→ WHAT TO DO:
Reproduce the material below, substituting "UEFA" for each occurrence of "DFB" and leaving everything else untouched.

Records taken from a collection
BEGIN

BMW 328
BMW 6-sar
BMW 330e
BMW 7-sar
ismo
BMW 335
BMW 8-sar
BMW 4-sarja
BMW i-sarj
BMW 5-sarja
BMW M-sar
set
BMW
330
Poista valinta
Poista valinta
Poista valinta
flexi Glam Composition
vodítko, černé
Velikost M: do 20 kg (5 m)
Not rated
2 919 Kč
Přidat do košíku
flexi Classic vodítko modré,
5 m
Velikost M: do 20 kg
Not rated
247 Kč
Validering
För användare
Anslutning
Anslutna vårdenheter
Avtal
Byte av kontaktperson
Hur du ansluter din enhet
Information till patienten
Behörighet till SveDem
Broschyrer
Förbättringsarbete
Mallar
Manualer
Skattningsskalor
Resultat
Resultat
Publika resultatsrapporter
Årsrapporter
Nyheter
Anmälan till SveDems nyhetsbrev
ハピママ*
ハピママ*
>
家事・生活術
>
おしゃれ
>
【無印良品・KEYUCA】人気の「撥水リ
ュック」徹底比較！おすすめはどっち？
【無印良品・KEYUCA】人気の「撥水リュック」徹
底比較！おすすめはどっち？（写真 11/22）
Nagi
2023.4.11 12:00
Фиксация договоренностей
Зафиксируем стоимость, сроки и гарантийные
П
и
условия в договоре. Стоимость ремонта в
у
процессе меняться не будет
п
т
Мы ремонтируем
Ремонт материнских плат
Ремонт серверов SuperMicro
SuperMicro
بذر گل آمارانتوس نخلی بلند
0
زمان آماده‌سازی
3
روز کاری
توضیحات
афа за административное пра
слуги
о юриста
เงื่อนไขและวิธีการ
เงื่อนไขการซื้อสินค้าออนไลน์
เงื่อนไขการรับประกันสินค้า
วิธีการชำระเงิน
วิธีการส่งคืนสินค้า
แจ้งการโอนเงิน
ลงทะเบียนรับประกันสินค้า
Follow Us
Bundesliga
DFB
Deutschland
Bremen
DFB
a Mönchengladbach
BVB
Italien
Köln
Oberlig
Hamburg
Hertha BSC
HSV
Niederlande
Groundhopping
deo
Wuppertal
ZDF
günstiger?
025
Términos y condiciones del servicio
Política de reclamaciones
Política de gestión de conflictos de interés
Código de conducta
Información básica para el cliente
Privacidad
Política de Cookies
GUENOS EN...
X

END

→ ANSWER AREA:
BMW 328
BMW 6-sar
BMW 330e
BMW 7-sar
ismo
BMW 335
BMW 8-sar
BMW 4-sarja
BMW i-sarj
BMW 5-sarja
BMW M-sar
set
BMW
330
Poista valinta
Poista valinta
Poista valinta
flexi Glam Composition
vodítko, černé
Velikost M: do 20 kg (5 m)
Not rated
2 919 Kč
Přidat do košíku
flexi Classic vodítko modré,
5 m
Velikost M: do 20 kg
Not rated
247 Kč
Validering
För användare
Anslutning
Anslutna vårdenheter
Avtal
Byte av kontaktperson
Hur du ansluter din enhet
Information till patienten
Behörighet till SveDem
Broschyrer
Förbättringsarbete
Mallar
Manualer
Skattningsskalor
Resultat
Resultat
Publika resultatsrapporter
Årsrapporter
Nyheter
Anmälan till SveDems nyhetsbrev
ハピママ*
ハピママ*
>
家事・生活術
>
おしゃれ
>
【無印良品・KEYUCA】人気の「撥水リ
ュック」徹底比較！おすすめはどっち？
【無印良品・KEYUCA】人気の「撥水リュック」徹
底比較！おすすめはどっち？（写真 11/22）
Nagi
2023.4.11 12:00
Фиксация договоренностей
Зафиксируем стоимость, сроки и гарантийные
П
и
условия в договоре. Стоимость ремонта в
у
процессе меняться не будет
п
т
Мы ремонтируем
Ремонт материнских плат
Ремонт серверов SuperMicro
SuperMicro
بذر گل آمارانتوس نخلی بلند
0
زمان آماده‌سازی
3
روز کاری
توضیحات
афа за административное пра
слуги
о юриста
เงื่อนไขและวิธีการ
เงื่อนไขการซื้อสินค้าออนไลน์
เงื่อนไขการรับประกันสินค้า
วิธีการชำระเงิน
วิธีการส่งคืนสินค้า
แจ้งการโอนเงิน
ลงทะเบียนรับประกันสินค้า
Follow Us
Bundesliga
UEFA
Deutschland
Bremen
UEFA
a Mönchengladbach
BVB
Italien
Köln
Oberlig
Hamburg
Hertha BSC
HSV
Niederlande
Groundhopping
deo
Wuppertal
ZDF
günstiger?
025
Términos y condiciones del servicio
Política de reclamaciones
Política de gestión de conflictos de interés
Código de conducta
Información básica para el cliente
Privacidad
Política de Cookies
GUENOS EN...
X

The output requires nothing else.